Мы играли ещё час и сравняли счёт. Стрелки часов бежали быстро, так что мы могли сыграть всего одну партию до того, как погаснет свет. И эта партия была решающей!
Крики и смех слышались всё ближе. Хлопали двери. Приближались шаги по коридору.
Тома напряжённо размышлял, куда бы ему двинуть слона, чтобы доставить мне как можно больше проблем, и вдруг на этаже наступила тишина. В этой внезапности было что-то удивительное – словно кто-то повернул ручку и выключил звук. Около нашей комнаты заскрипел пол, дверь распахнулась, и в проёме появилась фигура, закутанная в простыню.
– У-у-у-у-у! У-у-у-у-у-у! – завыла белая фигура. – Я призрак аббата Соньера, я пришёл уничтожить всех ботанов на свете!
Выл один из придурков, прицепившихся к Аманде с подружками.

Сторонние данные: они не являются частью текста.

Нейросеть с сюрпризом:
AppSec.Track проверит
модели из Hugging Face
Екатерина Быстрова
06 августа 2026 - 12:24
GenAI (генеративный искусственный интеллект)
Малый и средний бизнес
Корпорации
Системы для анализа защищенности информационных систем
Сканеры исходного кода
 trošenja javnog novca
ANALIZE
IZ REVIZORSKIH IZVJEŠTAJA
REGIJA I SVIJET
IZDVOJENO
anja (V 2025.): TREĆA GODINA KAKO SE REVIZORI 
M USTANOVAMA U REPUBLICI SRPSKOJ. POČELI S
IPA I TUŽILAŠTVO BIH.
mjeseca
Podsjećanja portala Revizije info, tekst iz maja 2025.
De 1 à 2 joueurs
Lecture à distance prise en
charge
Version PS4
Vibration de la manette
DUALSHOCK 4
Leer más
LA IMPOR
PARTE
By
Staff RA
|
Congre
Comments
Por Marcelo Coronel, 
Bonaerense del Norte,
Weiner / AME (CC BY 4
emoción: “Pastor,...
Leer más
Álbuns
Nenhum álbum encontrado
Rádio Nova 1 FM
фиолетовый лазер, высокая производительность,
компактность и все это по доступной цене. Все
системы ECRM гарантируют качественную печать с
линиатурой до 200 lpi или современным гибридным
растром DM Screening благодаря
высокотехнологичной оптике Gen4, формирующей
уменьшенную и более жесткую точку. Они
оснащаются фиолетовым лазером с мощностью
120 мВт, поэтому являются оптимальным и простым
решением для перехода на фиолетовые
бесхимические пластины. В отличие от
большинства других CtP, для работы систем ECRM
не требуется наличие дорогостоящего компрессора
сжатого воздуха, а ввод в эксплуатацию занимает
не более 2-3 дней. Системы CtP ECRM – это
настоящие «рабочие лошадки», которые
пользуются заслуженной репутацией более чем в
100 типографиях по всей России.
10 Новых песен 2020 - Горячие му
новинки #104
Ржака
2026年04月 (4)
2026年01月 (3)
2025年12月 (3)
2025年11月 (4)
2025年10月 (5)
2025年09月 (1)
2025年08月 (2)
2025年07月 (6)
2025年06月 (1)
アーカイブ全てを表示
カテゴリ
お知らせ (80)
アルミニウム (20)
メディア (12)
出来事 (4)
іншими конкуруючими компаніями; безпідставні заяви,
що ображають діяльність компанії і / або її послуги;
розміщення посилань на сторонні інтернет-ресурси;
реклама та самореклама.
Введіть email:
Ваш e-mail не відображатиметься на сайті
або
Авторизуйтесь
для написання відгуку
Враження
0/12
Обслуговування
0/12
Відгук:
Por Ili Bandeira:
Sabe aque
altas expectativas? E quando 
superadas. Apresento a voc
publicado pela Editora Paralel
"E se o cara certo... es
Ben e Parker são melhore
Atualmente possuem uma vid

Аманда вместе с Шарлоттой и Самантой тоже участвовали в этом развлечении. Их очень веселило кривляние новых друзей. Когда я встретил насмешливый взгляд Аманды, у меня внутри всё перевернулось. Я буквально её не узнал.
Тот, что поменьше ростом, – кажется, его звали Кевин – заорал:
– Эй, шахматисточки! Не стосковались тут?
Девчонки захихикали, а призрак в белой простыне чуть не задохнулся от хохота. Кевин неожиданно повернул выключатель на стене возле двери, погасил свет и захлопнул дверь. Хохот переместился к нашим соседям, и опять вопли и смех заполонили коридор.
Я никогда не понимал такого идиотизма: почему, желая унизить парня, к нему обращаются в женском роде? Чем плохо быть девочкой? Почему у некоторых это звучит как оскорбление? Если подумать, полная бессмыслица. На месте Аманды или любой другой девчонки мне бы такое не понравилось. Впрочем, это совсем другая история.
Мы остались в полной тьме, спрашивая себя, что это было. Чья-то дурь помешала нашему поединку не на жизнь, а на смерть. Неудивительно, что мы были в недоумении. И вот ещё что интересно: неужели кому-то от этого весело?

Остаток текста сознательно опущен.